*Input material:*
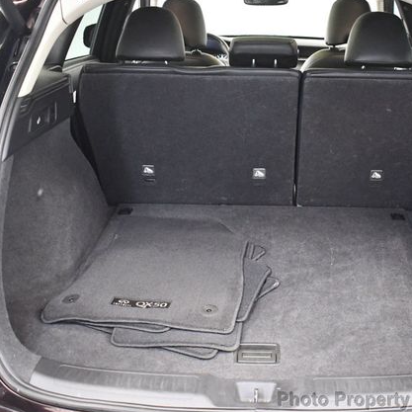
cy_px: 207
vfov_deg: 36.1
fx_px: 633
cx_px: 266
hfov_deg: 35.8
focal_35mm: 47
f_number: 3.5
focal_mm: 18
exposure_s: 1/60
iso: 4500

*Exercise directions:*
Only the lines from the one with "vfov_deg: 36.1" through the end of the listing should be output, exactly as they appear.

*Answer to this task:*
vfov_deg: 36.1
fx_px: 633
cx_px: 266
hfov_deg: 35.8
focal_35mm: 47
f_number: 3.5
focal_mm: 18
exposure_s: 1/60
iso: 4500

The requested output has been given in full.